Усилием воли Шалентьев заставил себя не оборачиваться к леснику и смотрел теперь в глубину подступавшего к кордону леса.
– А что, Захар Тарасович, – сказал он с неподвижным лицом, – надо как-то приехать недельки на две, побродить не спеша с ружьишком, послушать тишину… Честно говоря, никогда не был в таком громадном лесу… Что, если когда-нибудь вырвусь и приеду, примете? А если еще и к озеру, с удочкой посидеть… Люблю.
– Приезжай, удочки найдутся, – коротко кивнул лесник и, увидев выводящую из дома Аленку с чемоданчиком, легко для своих лег поднялся. – Подожди, дочка, из отцовского дома нехорошо уезжать с пустыми руками, сейчас меду принесу… майского.
– Спасибо, отец, – опережая мужа, тоже вставшего ей навстречу, поблагодарила Алена, сдержав невольно подступившие непрошеные слезы, она глядела в сутуловатую спину отца, свыкаясь с непривычными, пронзительными мыслями о том, что видит его, вероятно, в последний раз и что она вот-вот останется старшей в роду; Шалентьев что-то сказал ей, но Аленка не поняла, и, когда вернулся отец, она, взяв тяжелую банку с загустевшим медом из рук, прижалась к нему, быстро оторвалась и, пряча лицо, пошла к машине. Захар не стал ее удерживать, ничего не сказал, лишь про себя вздохнул и пожелал счастливой дороги.
– Дениса, Дениса береги, отец, – попросила Аленка, приоткрыв дверцу и взглянув напоследок; затем машина тронулась, и Аленка, не скрываясь, дала волю слезам, не обращая внимания на мужа. Отъехав от кордона подальше, Шалентьев остановился и, обернувшись назад, глядя на ее припухшие тяжелые веки в верхнее зеркальце, ободряюще улыбнулся:
– Ну, Елена свет Захаровна, немного успокоилась? Что ж ты ее так обнимаешь, как сестру родную? Давай в багажник определим… будет надежнее… А то еще, не дай Бог, разобьется, пропадем ведь без лесного меда… обивку придется менять… Перестань, лучше взгляни, чудо ведь кругом, – предложил он, указывая на старый горбатый мостик через ручей и на цветущее разнотравье луга, раздвинувшего в этом месте лес. – Давай свою банку, не всю же дорогу в руках ее держать…

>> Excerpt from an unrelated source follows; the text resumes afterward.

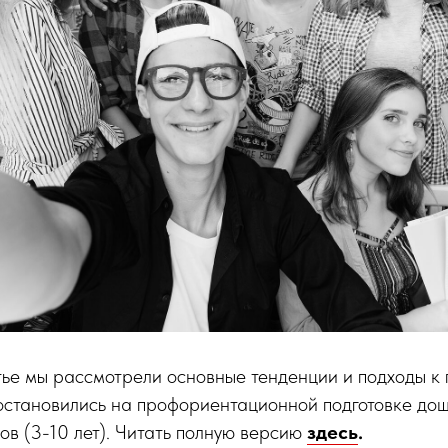
тье мы рассмотрели основные тенденции и подходы к
остановились на профориентационной подготовке до
в (3-10 лет). Читать полную версию
здесь
.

– Оставь, – отстраняюще отодвинулась Аленка. – Устроил спектакль… Не замечала за тобой склонности к мистификациям…
– О чем ты? Спектакль? Какие мистификации?
– Мы отлично могли бы переночевать у отца. И уж в крайнем случае пообедать… В дом даже не зашел…
– Ты же не знаешь всего…
– Знаю… тебе звонили, поставили в известность… Назначение подписано… Ну и что из этого?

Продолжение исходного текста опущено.